Barcelona ma do dyspozycji wielkie pieniądze po sprzedaży Neymara. Paris Saint-Germain zapłaciło za niego 222 miliony euro widniejące w jego dotychczasowej umowie z „Dumą Katalonii”. Zdaniem większości mediów, obecnie wicemistrzowie Hiszpanii mają trzy główne cele transferowe - Philippe Coutinho z Liverpoolu, Ousmane'a Dembélé z Borussii Dormund oraz Iñigo Martíneza z Realu Sociedad. „L'Equipe” sugeruje jednak, że wciąż nie można wykluczyć, iż Barcelona rozpocznie walkę o Lemara.
Gwiazdor AS Monaco był bez wątpienia jednym z największych objawień poprzedniego sezonu. W sumie strzelił dziewięć goli i zaliczył 11 asyst w 34 spotkaniach Ligue 1. Do tego dorzucił dwie bramki i pięć asyst w Lidze Mistrzów.

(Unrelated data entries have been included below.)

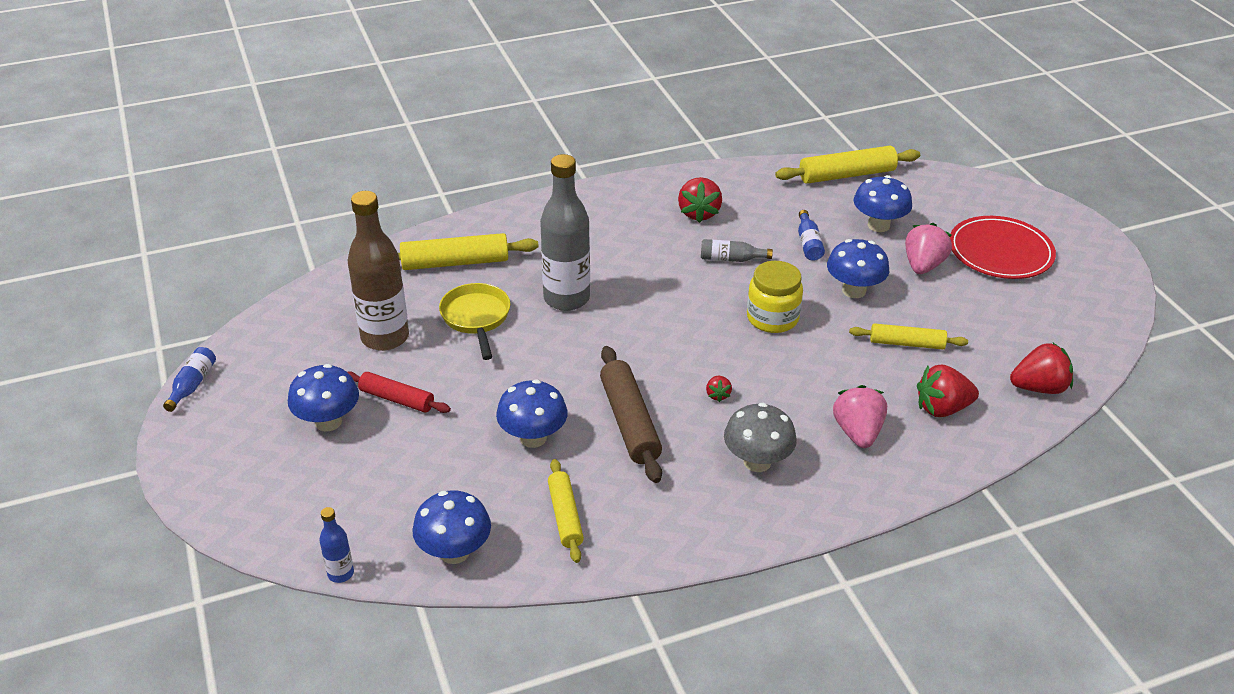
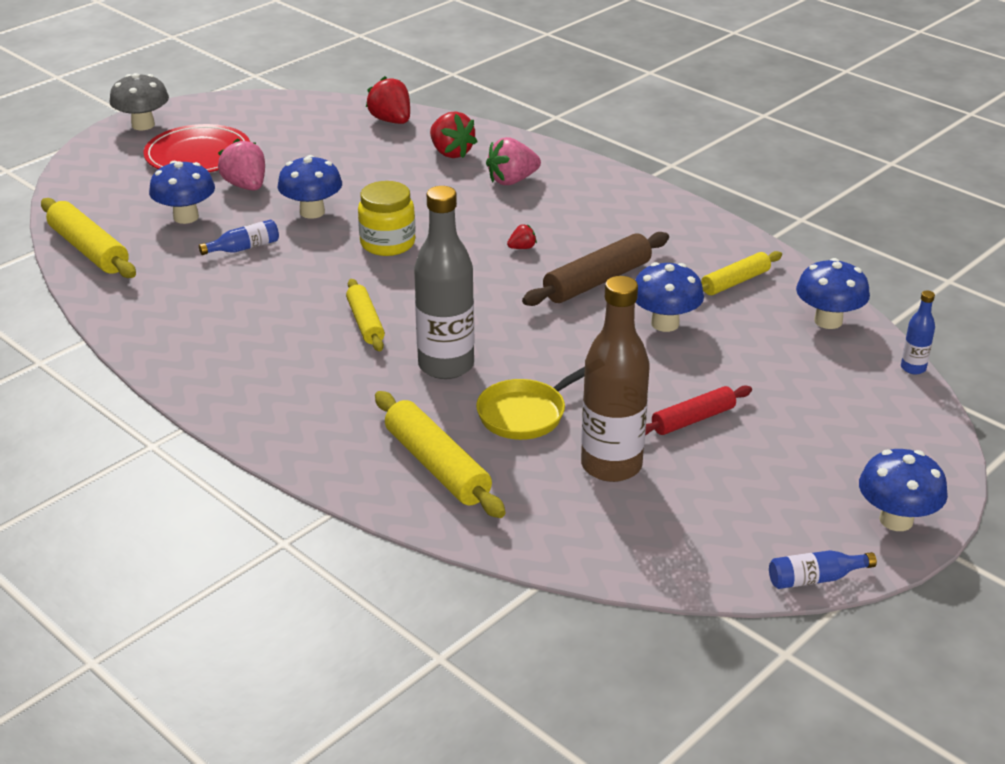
camera: 115 degrees left, 5 degrees down
blue mushroom [288,364,359,432] -> blue mushroom moved to [859,449,948,531]
red rolling pin [348,371,451,413] -> red rolling pin turned 60 degrees clockwise [645,386,752,435]
red strawberry [678,177,722,223] -> none
grey bottle [701,239,773,262] -> none
grey mushroom [724,403,797,472] -> grey mushroom moved to [109,73,169,130]
yellow rolling pin [849,323,968,349] -> yellow rolling pin moved to [346,279,385,351]
pink strawberry [905,223,952,274] -> pink strawberry turned 60 degrees clockwise [218,138,265,191]

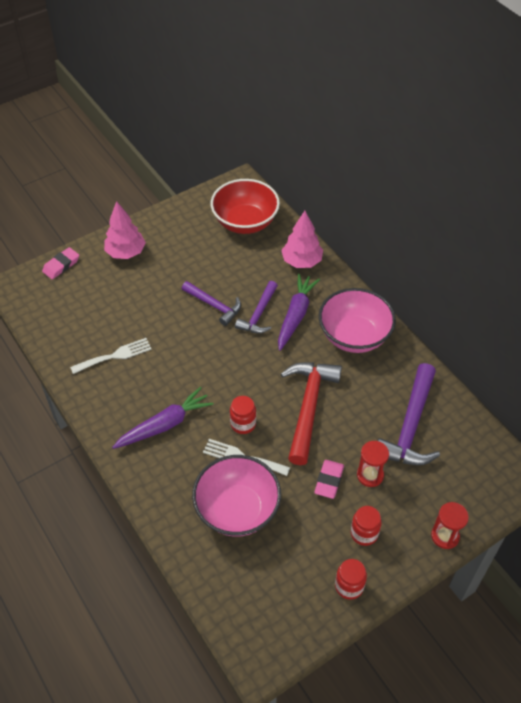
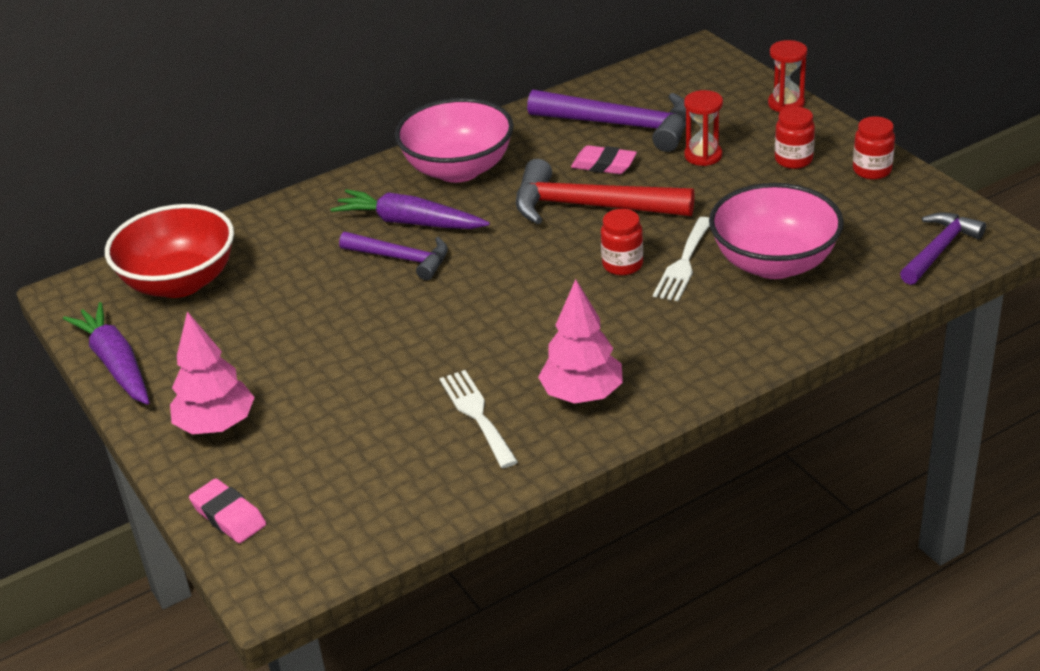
camera: 85 degrees left, 15 degrees down
purple carrot [112,387,214,449] -> purple carrot moved to [63,302,150,405]
purple hammer [182,281,241,326] -> purple hammer moved to [900,212,986,285]
pink tree [281,211,323,268] -> pink tree moved to [538,279,623,404]
pink eraser [314,460,344,499] -> pink eraser moved to [571,145,637,174]

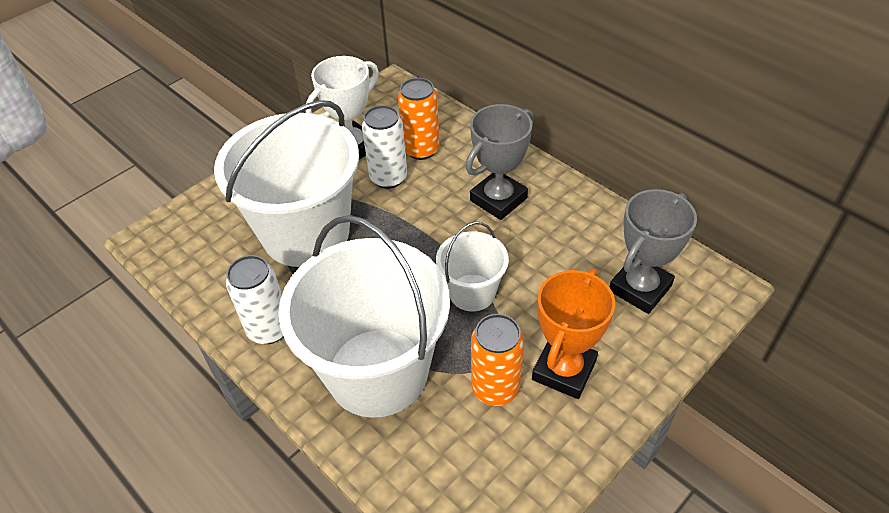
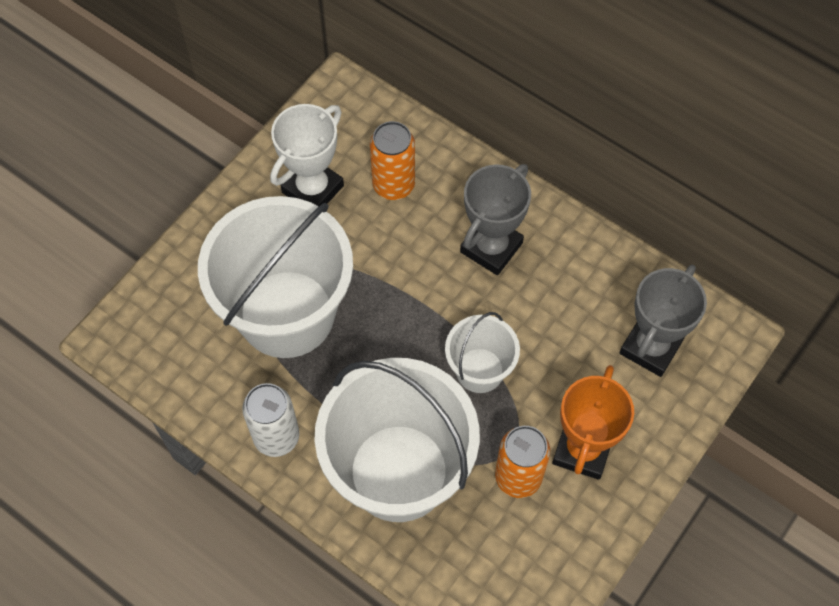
camera: 10 degrees left, 15 degrees up
white can [362,105,407,189] -> none

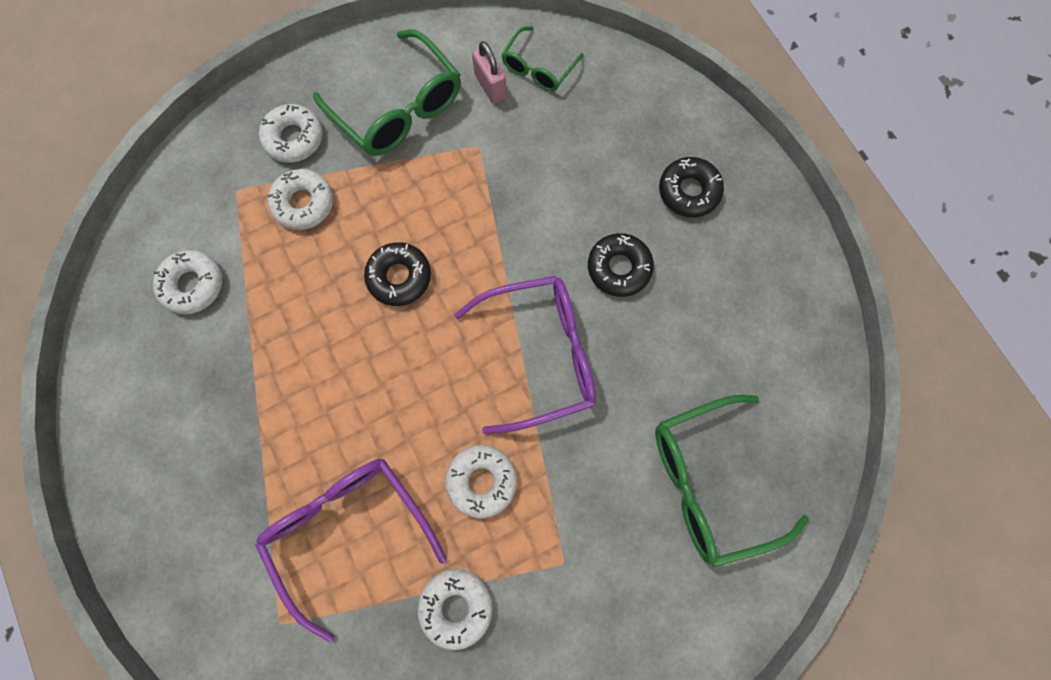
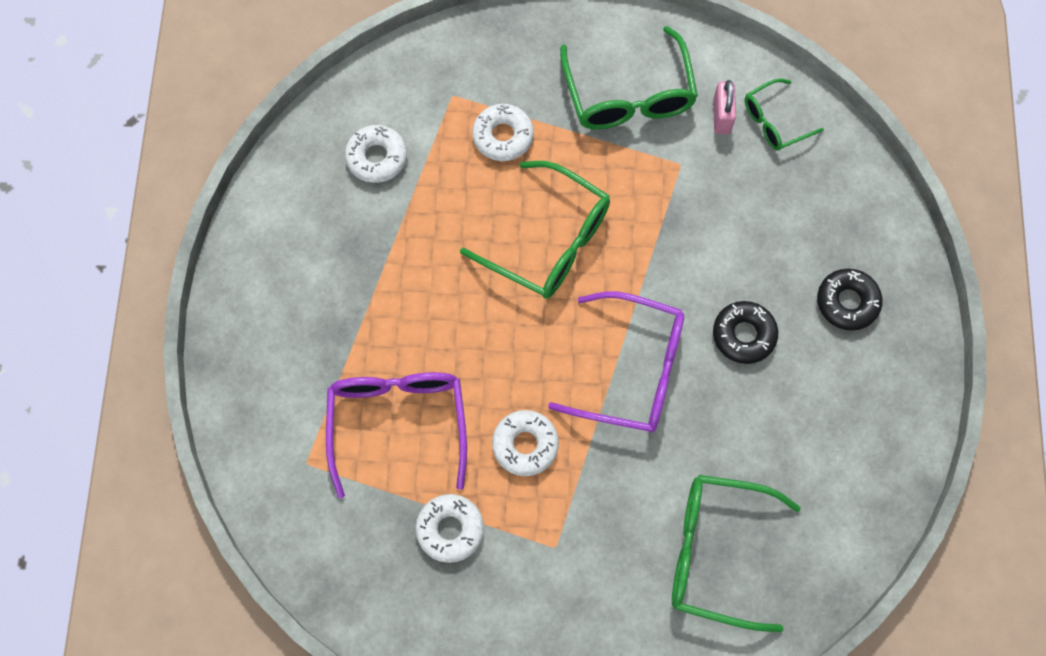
camera: 30 degrees right, 5 degrees down
white donut [259,104,323,163] -> none
black donut [364,242,431,306] -> green glasses [460,161,610,299]

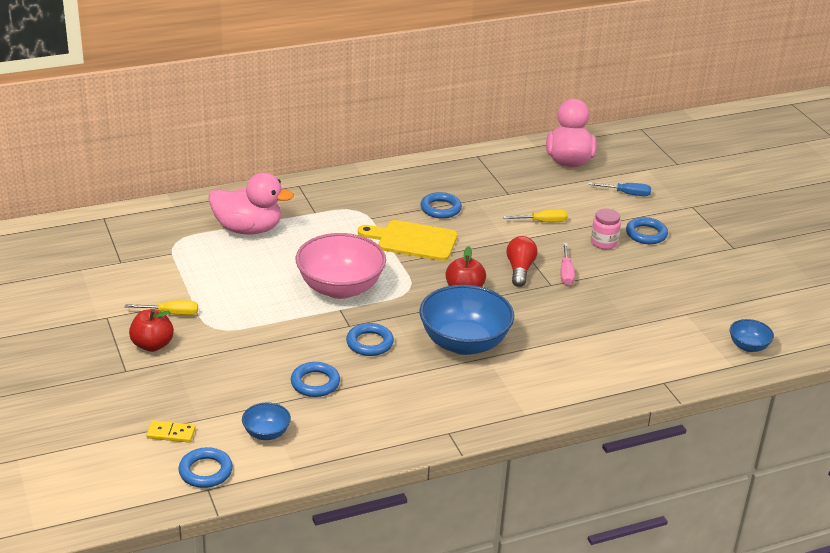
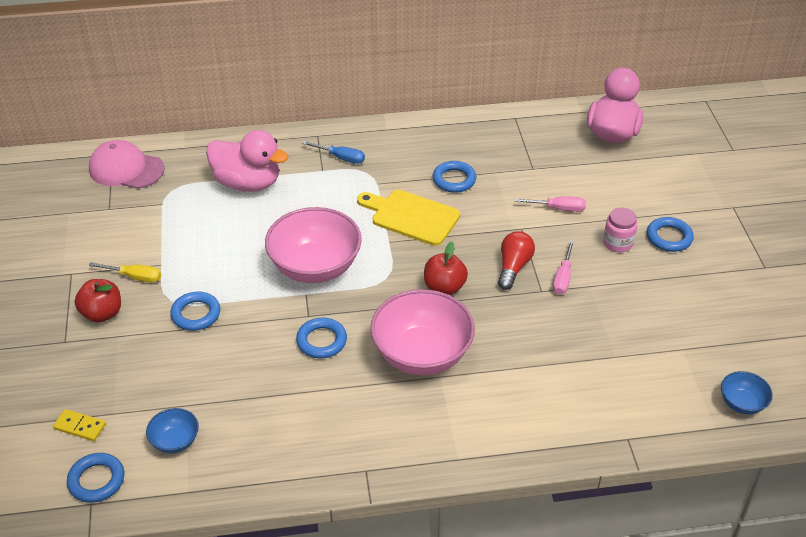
camera: 15 degrees right, 10 degrees up
blue ring [291,362,340,397] -> blue ring moved to [170,292,220,331]
blue bowl [419,285,514,355] -> pink bowl [370,289,475,375]
yellow screwdriver [503,209,568,222] -> pink screwdriver [515,196,586,212]
blue screwdriver [588,182,651,196] -> blue screwdriver moved to [302,141,365,164]
none -> pink cap [89,140,165,189]

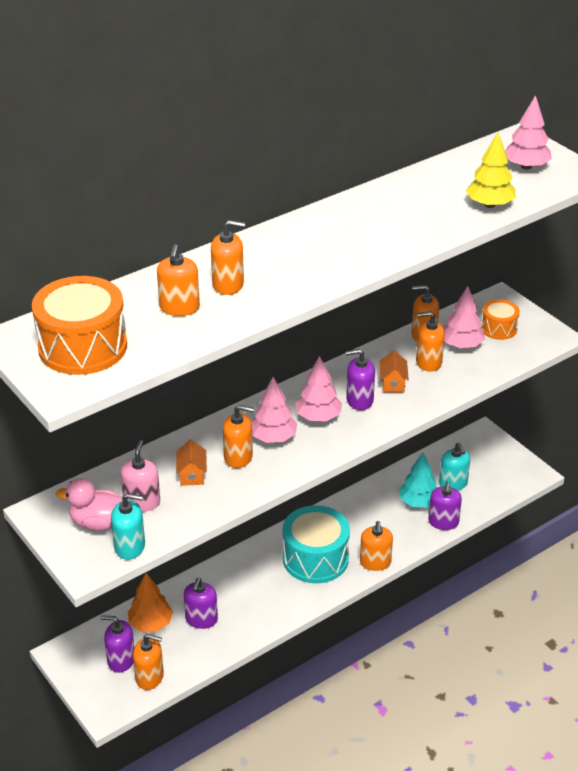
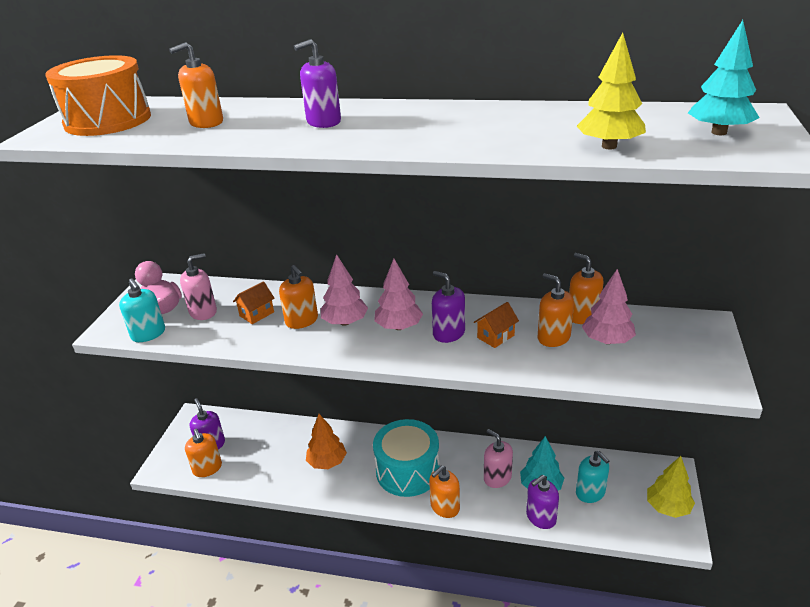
camera: 50 degrees right, 5 degrees down
orange tree [128,573,173,632] -> orange tree moved to [306,414,347,469]
purple soap dispenser [184,578,218,629] -> purple soap dispenser moved to [294,39,341,128]
orange soap dispenser [211,220,245,295] -> none
turquoise soap dispenser [439,443,470,491] -> turquoise soap dispenser turned 60 degrees counterclockwise [576,451,609,503]
orange drum [481,299,520,340] -> none
pink tree [505,95,552,169] -> turquoise tree [688,20,760,135]
none -> pink soap dispenser [484,429,513,488]
none -> yellow tree [647,456,695,518]

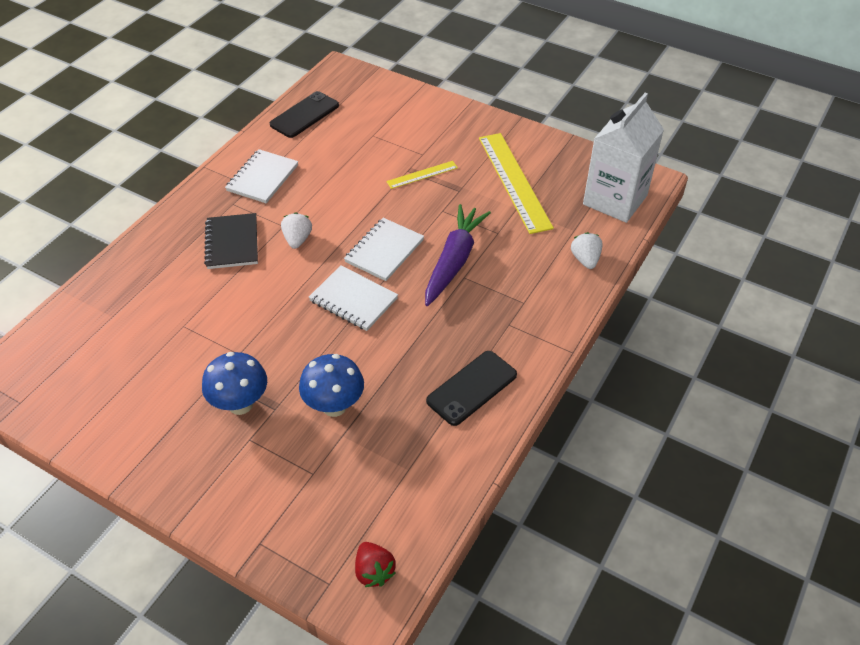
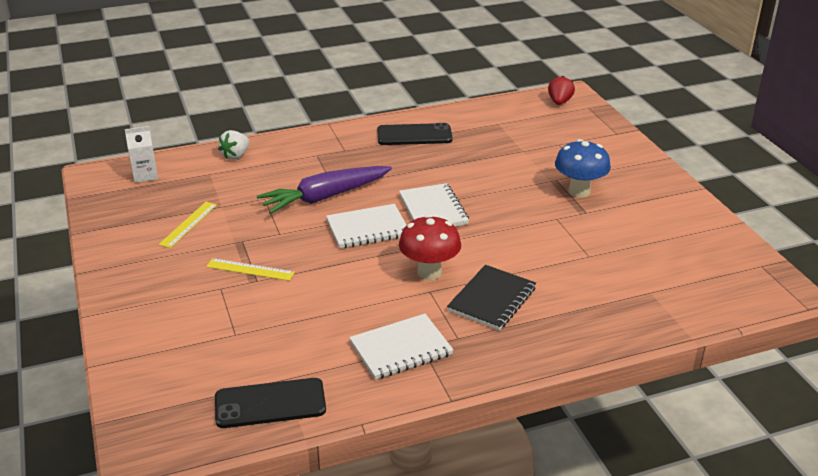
camera: 140 degrees left, 15 degrees down
white strawberry [281,212,312,249] -> red mushroom [399,215,461,280]
blue mushroom [299,354,364,417] -> none
yellow ruler [479,133,554,234] -> yellow ruler [158,202,217,248], size x0.50
white carton [583,92,664,223] -> white carton [125,126,158,183], size x0.46

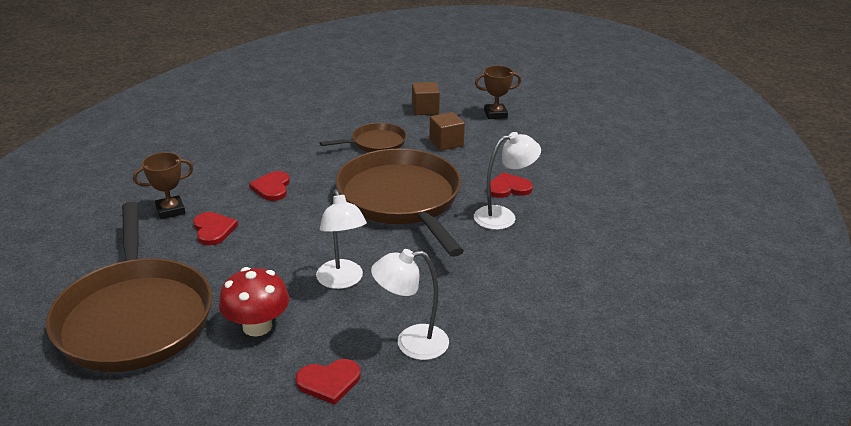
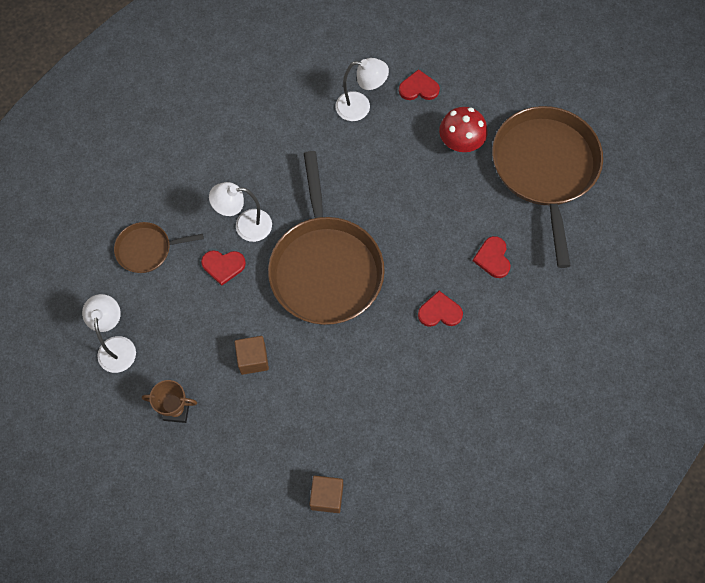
camera: 165 degrees left, 35 degrees up
brown trophy [133,152,193,219] -> none
red heart [249,171,290,201] -> red heart turned 105 degrees counterclockwise [418,291,463,327]
white lamp [316,189,367,289] -> white lamp moved to [82,294,136,373]
brown pan [320,123,407,152] -> brown pan moved to [114,222,204,273]
brown cube [412,82,440,115] -> brown cube moved to [309,476,343,513]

Działacze Monaco wielokrotnie podkreślali, że po dotychczasowych osłabieniach zespołu, Lemar na pewno pozostanie na kolejny sezon we Francji. Odpowiednia oferta wystosowana przez Katalończyków mogłaby jednak przekonać ich do zmiany zdania.
Jeśli Barcelona faktycznie rozpoczęłaby starania o Lemara i sprowadziła go do siebie, zagrałaby na nosie Arsenalowi. „Kanonierzy” od dawna walczą o jego transfer. Londyńczycy mają być skłonni zapłacić za niego 60 milionów euro.